• **WRITTEN TASK 1**
Can you set down the passage of the post on mapping ideas starting with "Through language and emotion we" and going on through "self, this Amy."?
• **WRITTEN TASK 2**
Could you shorten the paragraph of the post on mapping ideas that opens with "Through language and emotion" while keeping its main facts?
• **WRITTEN TASK 3**
What would come next in the post on mapping ideas? Write a continuation that picks up after its final line.

• **SOURCE PASSAGE**
------------------------------------------------

Mapping Ideas with Open Source Handwriting-to-Text Software

hey there world

Ideas are curious things. You’re going along and suddenly… Boom! An idea. But it wasn’t really out of the blue, was it? Sure, something immediate may have sparked it. The spark came from somewhere. Where is that? How.. What is an idea? Configurations of neurons grow and represent realization..such vague explanation is saying Earth is a space rock. It is this. It’s immensely more.

Through language and emotion we navigate the world. We choose how to spend time, with whom to spend it. We choose which ideas are most interesting and seek out more. We read, browse, share. Videos, politics, religion, business, creativity.. our modern world is full of inspiration for those who explore. The idea I’ve been most interested in exploring is categorical: pondering how it is that ideas come about in the first place. Along this intellectual journey, I encounter a great breath of people, perspectives, and experiences. Playfully I explore the world of minds in order to create a perspective that is uniquely this self, this Amy.

In an effort to explore a bit of how I became myself, I’ve developed a side project over the past few years: mapping ideas. This post and accompanying a lecture at Stanford summarize the why.

Let this focus on the next step: sharing.

------------------------------------------------

• **INFORMATION SUPPLIED**
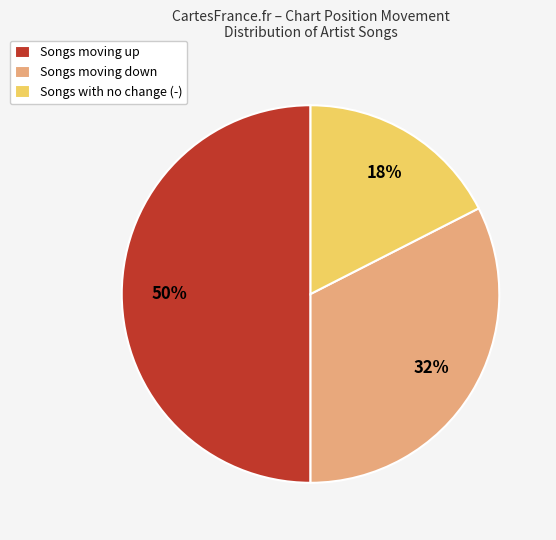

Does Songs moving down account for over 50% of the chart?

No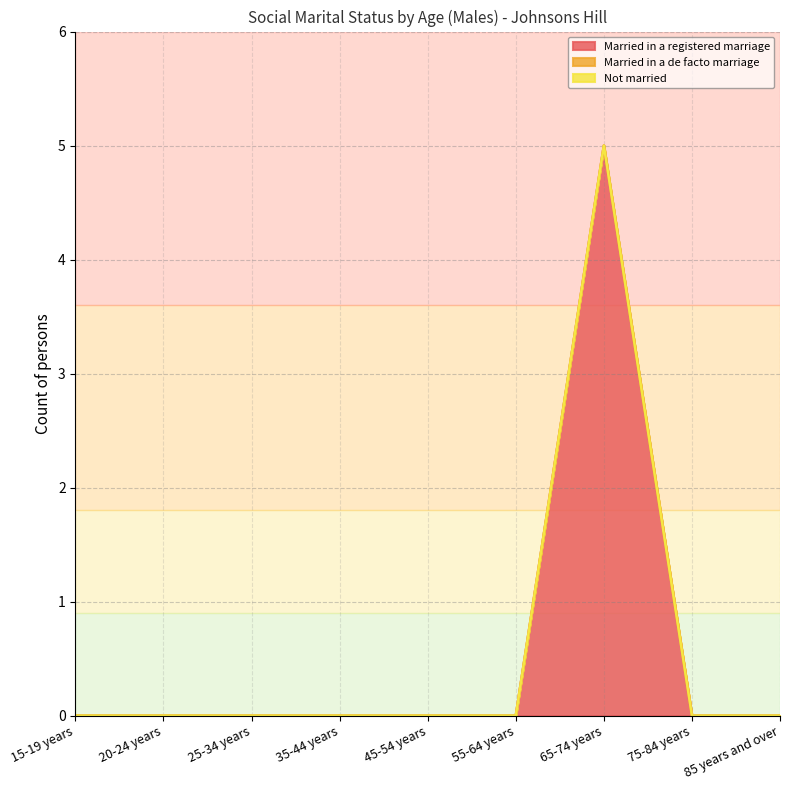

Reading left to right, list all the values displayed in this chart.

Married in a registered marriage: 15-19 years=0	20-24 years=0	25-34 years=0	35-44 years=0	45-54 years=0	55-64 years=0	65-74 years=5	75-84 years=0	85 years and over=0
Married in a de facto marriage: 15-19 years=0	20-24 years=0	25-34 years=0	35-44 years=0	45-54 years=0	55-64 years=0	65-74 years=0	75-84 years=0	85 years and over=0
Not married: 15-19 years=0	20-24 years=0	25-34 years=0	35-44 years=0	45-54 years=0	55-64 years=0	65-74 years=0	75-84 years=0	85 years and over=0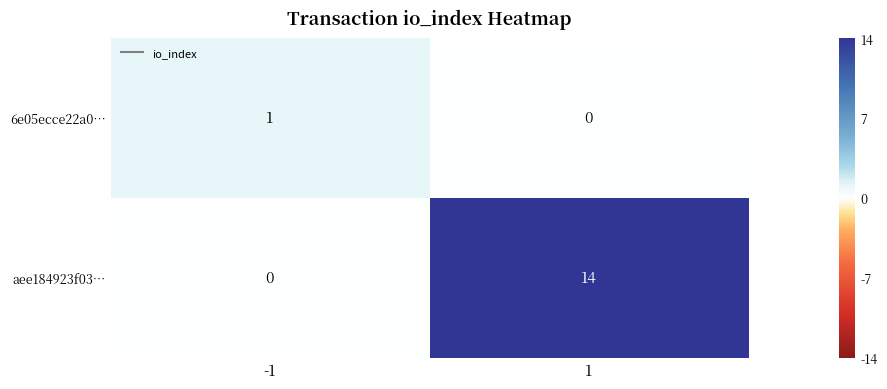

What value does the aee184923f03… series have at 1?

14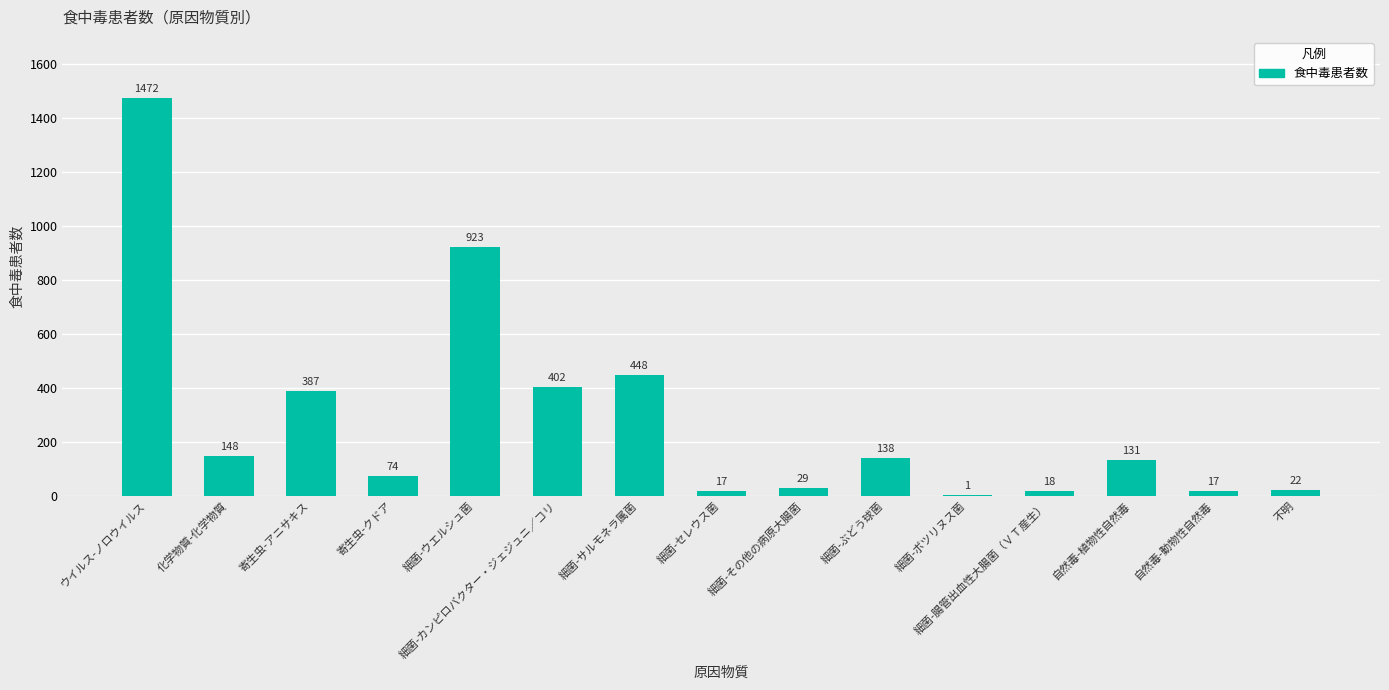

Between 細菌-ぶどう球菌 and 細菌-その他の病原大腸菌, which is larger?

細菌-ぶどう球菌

------------------------------------------------

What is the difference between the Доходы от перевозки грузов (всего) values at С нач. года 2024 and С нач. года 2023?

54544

------------------------------------------------

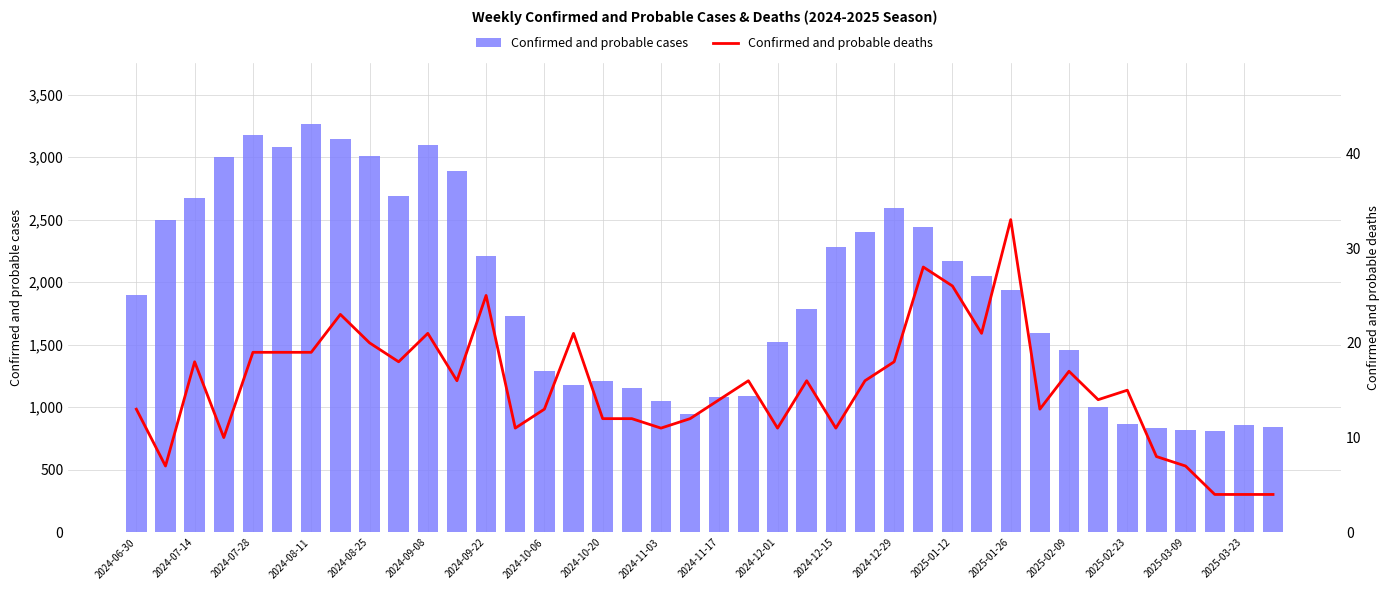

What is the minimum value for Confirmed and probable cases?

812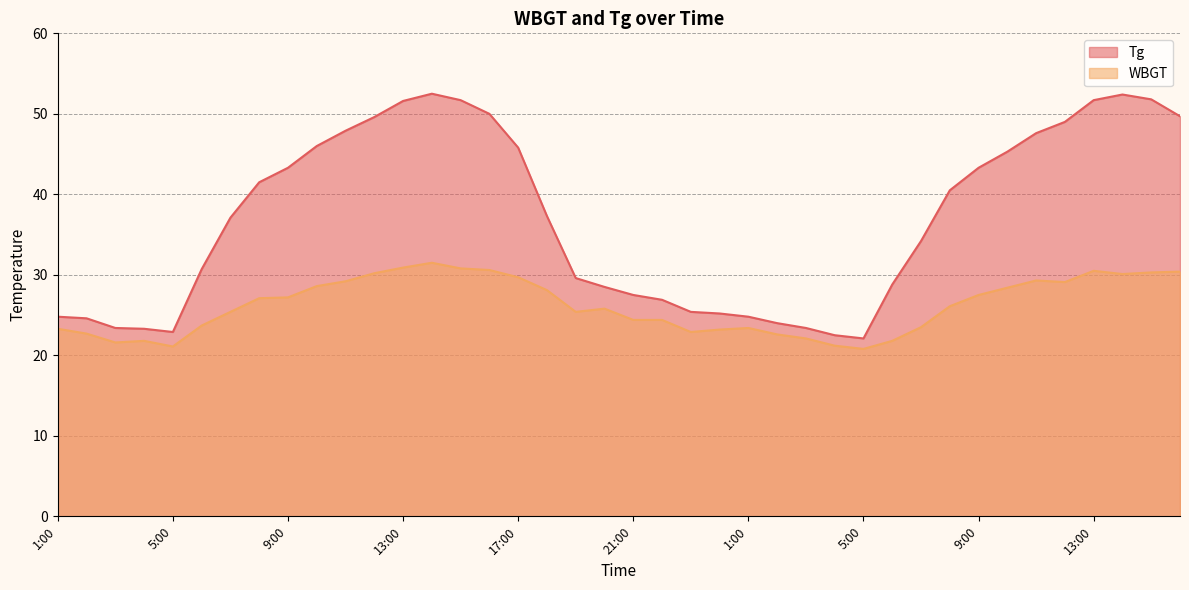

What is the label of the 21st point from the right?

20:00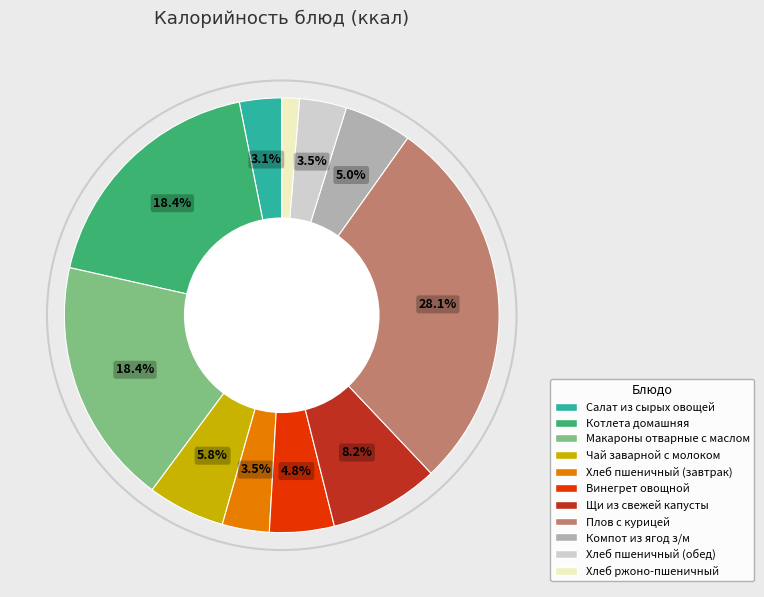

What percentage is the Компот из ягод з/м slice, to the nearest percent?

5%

------------------------------------------------

• **EXPECTED OUTPUT 1**
Through language and emotion we navigate the world. We choose how to spend time, with whom to spend it. We choose which ideas are most interesting and seek out more. We read, browse, share. Videos, politics, religion, business, creativity.. our modern world is full of inspiration for those who explore. The idea I’ve been most interested in exploring is categorical: pondering how it is that ideas come about in the first place. Along this intellectual journey, I encounter a great breath of people, perspectives, and experiences. Playfully I explore the world of minds in order to create a perspective that is uniquely this self, this Amy.

• **EXPECTED OUTPUT 2**
Language and emotion guide how we move through the world. We choose how and with whom to spend our time and which ideas to pursue, and we read, browse, and share. For those who explore, the modern world is full of inspiration: videos, politics, religion, business, creativity. The writer is most interested in how ideas come about at all. That inquiry brings encounters with many people, perspectives, and experiences, which the writer explores playfully to form a perspective unique to this self, Amy.

• **EXPECTED OUTPUT 3**
I write frequently. Between 2008 and June, 2016, I have filled up over 40 Moleskine Notebooks. Words, musings, aphorisms, speech outlines, sketches.. these notebooks are not mere writing, if there is such a thing. They are the evolution of the ideas I hold dear. The ideas I think have played the lead roles in my becoming who I am today.

Analyzing language for things like sentiment and keywords has for many years been possible thanks to platforms like AlchemyAPI from IBM. There is still a missing puzzle piece: a tool that automatically transcribes images of notebook pages into text files. Several tools exist but none so far have worked for me. I realize that Evernote makes writing searchable. It does not allow you to export text files.

Anyone out there interested in computer vision tools that turn writing to .txt? I would love to team up with you. Not just to make the next step in mapping ideas but to create an open source tool that anyone who writes can use to transform handwriting into a digital database.

I’m @amyleesterling on GitHub and Twitter. I’m still of course ever-searching for deeper understanding of who I am and perpetually welcome conversations with those of you on similar journeys. Ping me if this is up your curiosity alley. These are my personal notes and currently I’m brave enough to share them with people who ask but not publicly on the web just yet 🙂

A few sample images of notes below illustrate content diversity and wackiness.

Also published on Medium.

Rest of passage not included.